The Associated Press called Tuesday's primary contest for former Auburn University football coach Tommy Tuberville. Tuberville will go on to face Democratic Sen. Doug Jones.

The AP called the race for Tuberville at around 8:20 p.m. local time. Polls closed at 7 p.m.

Sessions held the Senate seat for 20 years, but left it to serve as attorney general under Trump, a move that made sense after Sessions was the first senator to back Trump's presidential bid. The relationship between Trump and Sessions soured when the attorney general wouldn't intervene in the investigation into Trump's campaign dealings with Russia.

Trump endorsed Tuberville in March and has repeatedly attacked Sessions on Twitter, urging Alabamians not to send his former attorney general back to Washington.

Polls had consistently shown Sessions trailing Tuberville, 65, an Arkansas native who has never held elected office before.

The winner of Tuesday's runoff will take on Jones, the most vulnerable Senate Democrat, in November. Jones won his seat in 2017 in a special election to replace Sessions after Trump tapped him to be his first attorney general.

Sessions was forced out as attorney general after months of public anger from Trump over his decision to recuse himself from the investigation conducted by Robert Mueller into Russian efforts to influence the 2016 campaign — a move the president never forgave him for.

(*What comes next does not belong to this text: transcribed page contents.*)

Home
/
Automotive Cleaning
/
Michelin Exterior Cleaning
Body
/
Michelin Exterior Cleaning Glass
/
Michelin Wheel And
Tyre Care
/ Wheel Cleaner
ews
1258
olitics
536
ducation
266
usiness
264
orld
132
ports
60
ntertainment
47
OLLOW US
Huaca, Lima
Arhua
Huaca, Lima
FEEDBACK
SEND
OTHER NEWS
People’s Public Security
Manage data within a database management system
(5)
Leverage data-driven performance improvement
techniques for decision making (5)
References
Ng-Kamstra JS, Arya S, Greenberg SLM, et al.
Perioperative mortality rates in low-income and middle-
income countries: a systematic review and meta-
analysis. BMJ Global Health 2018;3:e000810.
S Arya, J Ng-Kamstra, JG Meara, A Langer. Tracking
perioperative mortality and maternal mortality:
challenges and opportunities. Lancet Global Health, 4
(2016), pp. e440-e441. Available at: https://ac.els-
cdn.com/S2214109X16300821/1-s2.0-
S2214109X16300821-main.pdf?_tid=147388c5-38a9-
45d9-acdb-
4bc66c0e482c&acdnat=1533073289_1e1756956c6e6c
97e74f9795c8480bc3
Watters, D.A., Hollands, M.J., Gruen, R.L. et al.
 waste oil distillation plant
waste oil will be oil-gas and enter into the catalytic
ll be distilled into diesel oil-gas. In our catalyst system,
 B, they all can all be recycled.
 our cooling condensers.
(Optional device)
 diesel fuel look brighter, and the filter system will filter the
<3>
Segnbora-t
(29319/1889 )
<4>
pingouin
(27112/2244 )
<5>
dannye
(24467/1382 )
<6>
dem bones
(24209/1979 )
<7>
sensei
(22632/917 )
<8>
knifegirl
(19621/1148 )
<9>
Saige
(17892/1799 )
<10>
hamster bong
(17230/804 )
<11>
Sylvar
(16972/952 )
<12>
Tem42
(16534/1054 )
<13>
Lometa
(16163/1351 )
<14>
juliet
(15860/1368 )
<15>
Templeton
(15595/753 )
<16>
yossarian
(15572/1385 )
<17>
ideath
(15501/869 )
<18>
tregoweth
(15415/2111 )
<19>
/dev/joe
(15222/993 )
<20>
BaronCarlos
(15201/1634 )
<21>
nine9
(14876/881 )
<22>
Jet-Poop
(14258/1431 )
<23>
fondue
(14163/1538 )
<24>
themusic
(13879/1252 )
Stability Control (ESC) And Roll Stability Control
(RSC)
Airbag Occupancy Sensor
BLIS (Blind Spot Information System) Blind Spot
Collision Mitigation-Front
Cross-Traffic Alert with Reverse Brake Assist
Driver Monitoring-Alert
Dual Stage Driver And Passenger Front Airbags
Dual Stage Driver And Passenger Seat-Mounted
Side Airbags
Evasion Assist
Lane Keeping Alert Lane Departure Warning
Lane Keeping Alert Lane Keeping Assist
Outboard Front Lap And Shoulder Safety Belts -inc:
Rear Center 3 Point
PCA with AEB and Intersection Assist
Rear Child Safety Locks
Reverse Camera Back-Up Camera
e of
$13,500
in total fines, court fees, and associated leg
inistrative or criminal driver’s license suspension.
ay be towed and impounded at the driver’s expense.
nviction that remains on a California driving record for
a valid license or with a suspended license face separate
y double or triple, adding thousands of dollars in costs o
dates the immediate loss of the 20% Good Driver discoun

Since Sessions announced he was running for the Senate seat, he has spent much of his time trying to convince his former constituents that despite Trump's repeated attacks against him — from calling him "slime" to "not mentally qualified" to "the biggest mistake" of his presidency — he can still be trusted to defend the president.

Political strategists had said that Tuberville's outsider status and his time as head football coach at Auburn could help carry him to a win on Tuesday.

"The outsider is now who has the upper hand in every race these days," said David Mowery, a political strategist based in Montgomery who has worked for both Republicans and Democrats. "It's hard to turn that into a negative in 2020 Republican primaries."

Tuberville is also remembered "fondly from a time when Auburn football was successful," said David Hughes, a political science professor at Auburn University at Montgomery, "and people in the South really do take SEC football seriously."

Sessions and Tuberville entered the runoff after neither won a majority in the March 3 primary, with Tuberville leading with 33.4 percent of the vote and Sessions coming in second at 31.6 percent. The runoff was initially scheduled for March 31 but was delayed due to the coronavirus pandemic, prolonging the race by more than three months.